Contributor Ryan Shelley explains that technical SEO is more important than ever — but for long-term ranking success, understanding how Google processes data is key.
“Does technical SEO even matter anymore?”
“If I just write a lot of content, I’ll drive traffic right?”
“Is keyword research even worth the investment?”
These are common questions I am asked and see asked across the web all the time. In an era that has proclaimed the death of search engine optimization (SEO) nearly every year and continues to proclaim “content is king,” a foundational principle shouldn’t be forgotten. In my opinion, it’s still important to talk about SEO.
While Google has made major shifts in the way they understand and deliver results, the idea that technical SEO is no longer relevant is absurd. My goal is to give you a better understanding of how semantic search and artificial intelligence (AI) thrive and need technical SEO to help them deliver better results for the end users.
When Google quietly rolled out the Hummingbird algorithm in 2013, semantic search came with it. Hummingbird was more than a simple algorithm update; at its core, it was a fundamental shift in the way Google would deliver results to their users.
Hummingbird was the culmination of 15+ years of data and user analysis, as well as testing and tweaking in order to deliver a substantial search experience for Google. No longer would content creators and users blindly try to guess each other’s keywords to create relevant connections.

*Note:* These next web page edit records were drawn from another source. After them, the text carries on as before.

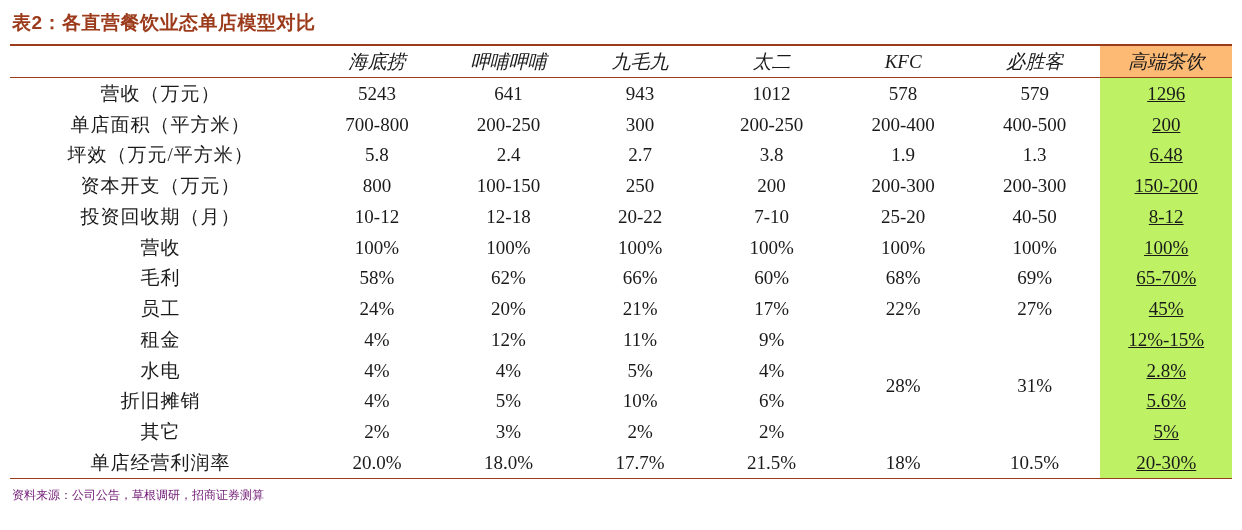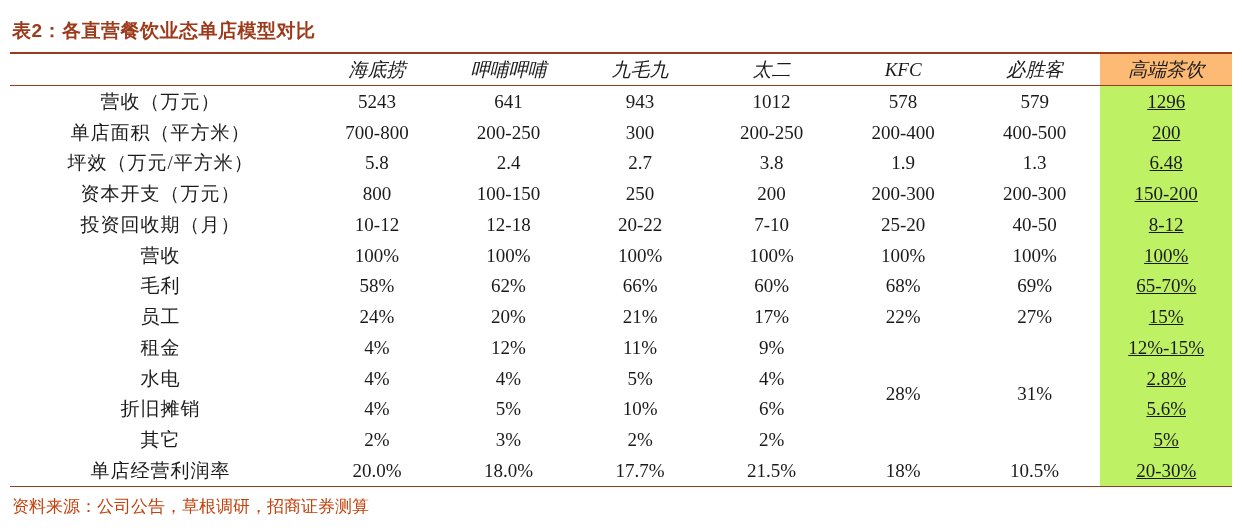--- a/index.html
+++ b/index.html
@@ -19,7 +19,7 @@
     width: 1017px;
     height: 530px;
     box-sizing: border-box;
-    padding: 12px 10px;
+    padding: 4px 10px;
   }
   .title {
     font-family: "Liberation Sans", "DejaVu Sans", sans-serif;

The goal of semantic search was to leverage the massive amount of data that Google has collectedto deliver contextually appropriate answers to the world’s questions. Here are three core elements that made this shift so unique:
- Hummingbird takes the entire query into account, not just the keywords.
- It takes the user, their search patterns, history and other variables into account.
- It takes into account the device type, time of day and location.
In order to deliver the right results as quickly as possible, Google created semantic search. At its core, the purpose of semantic search is to create a relational connection by delivering contextualized content.